May 25, 2013 - 14:21 AMT
Cars torched in sixth night of Sweden violence

Community patrols and a beefed-up police presence helped to calm violence around Stockholm overnight on Saturday, May 25, but up to 30 cars were still torched in poor immigrant suburbs and serious incidents were reported outside the capital for the first time, Reuters reported.

The rioting in Stockholm abated after a week of masked youths vandalizing schools and police stations, setting cars alight and hurling stones at firefighters, police said.

"It was much calmer - rocks weren't being thrown at police or firefighters - and that's a sign that it's calmer. We haven't had any riots or anything similar," said police spokesman Kjell Lindgren. Community leaders were taking to the streets, dressed in fluorescent jackets, to try to calm things down.

"We have been present in many places, we've been talking to people, and many residents have been out in the city, keeping their eyes open, being engaged," Lindgren said.

But serious incidents were reported outside the Stockholm area, for the first time.

In Orebro, a town in central Sweden, some 25 masked youths set fire to three cars and a school and tried to torch a police station, police said. Some 200 km to the southwest in Linkoping, several vehicles were set on fire and youths tried to torch a school and a kindergarten, they said.

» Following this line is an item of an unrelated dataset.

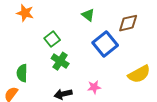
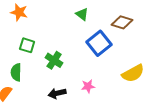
brown diamond: (128, 23) -> (122, 22), turned 30
green square: (52, 39) -> (27, 45), moved, turned -35

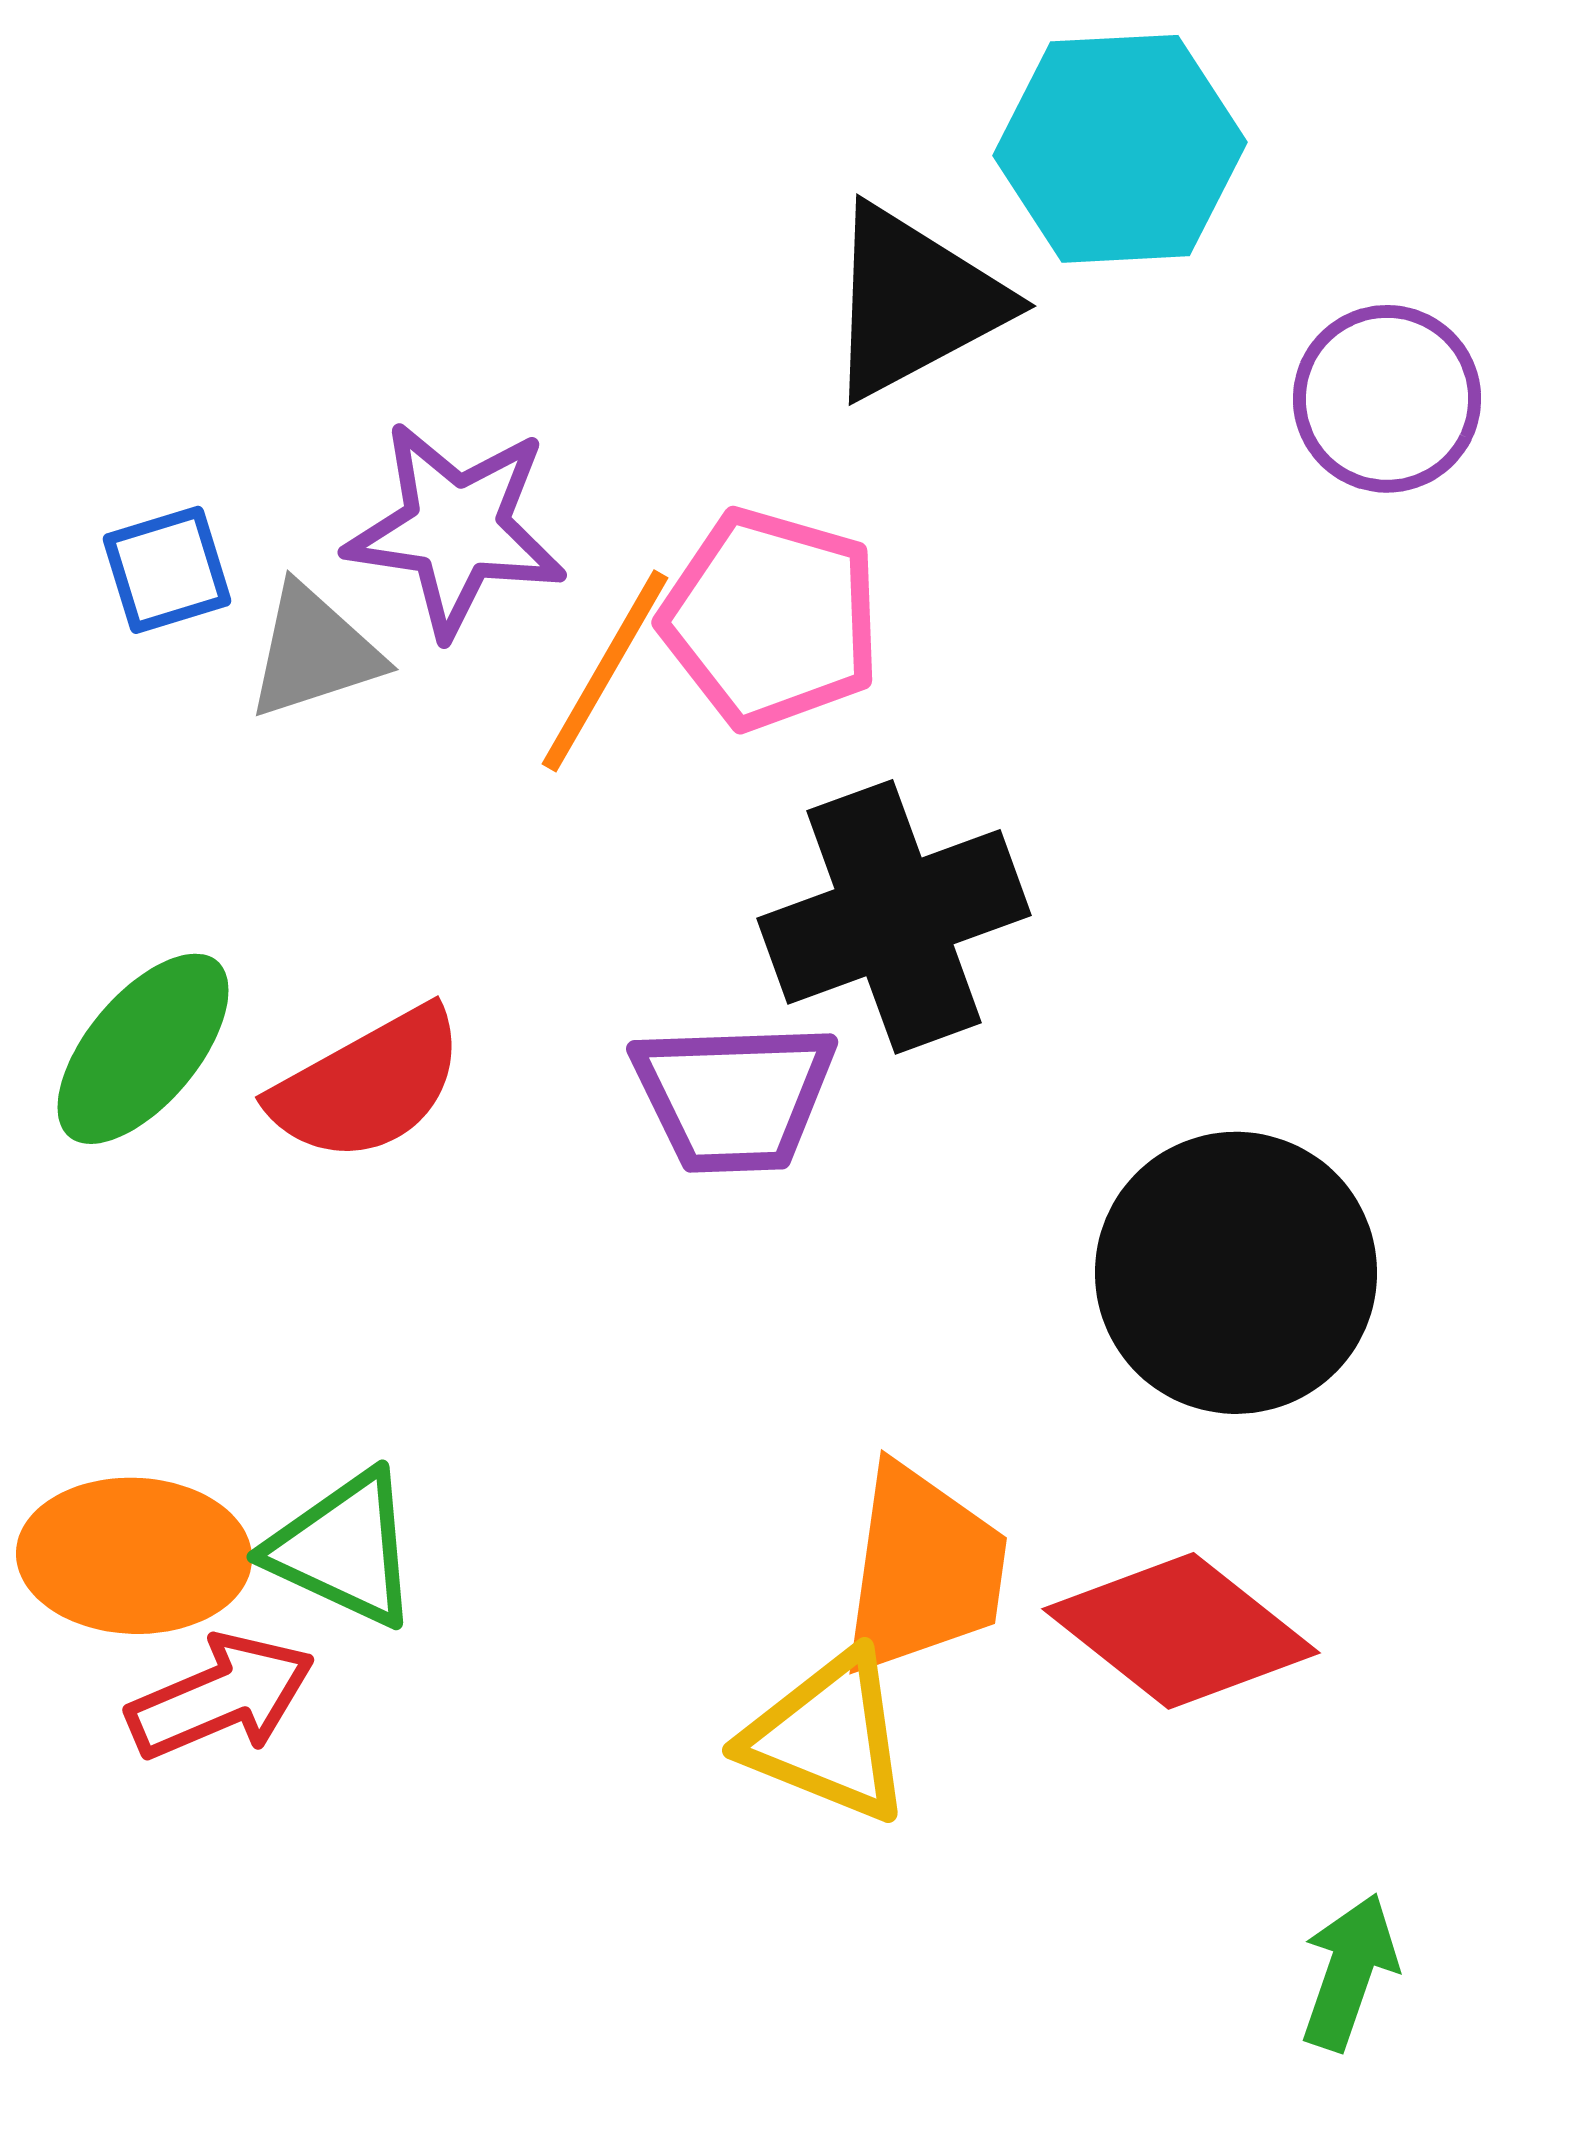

The rioting was sparked by the police shooting on May 13 of a 69-year-old man, who media reported was killed when police stormed his apartment because they feared he was threatening his wife with a large knife. Media said he was a Portuguese immigrant, which police would not confirm.

Dozens of far-right activists were seen driving around some southern suburbs of Stockholm on Friday, closely watched by police.

One recent government study showed that up to a third of young people aged 16 to 29 in some of the most deprived areas of Sweden's big cities neither study nor have a job.

Youth unemployment is especially high in neighborhoods such as the ones where the riots have taken place, home to asylum seekers from Iraq to Somalia, Afghanistan and Latin America.

About 15 percent of Sweden's population is foreign-born. While many are from neighboring Nordic countries, others are drawn by the country's policy of welcoming asylum seekers from war-torn countries.

The gap between rich and poor in Sweden is growing faster than in any other major nation, according to the Organization for Economic Cooperation and Development.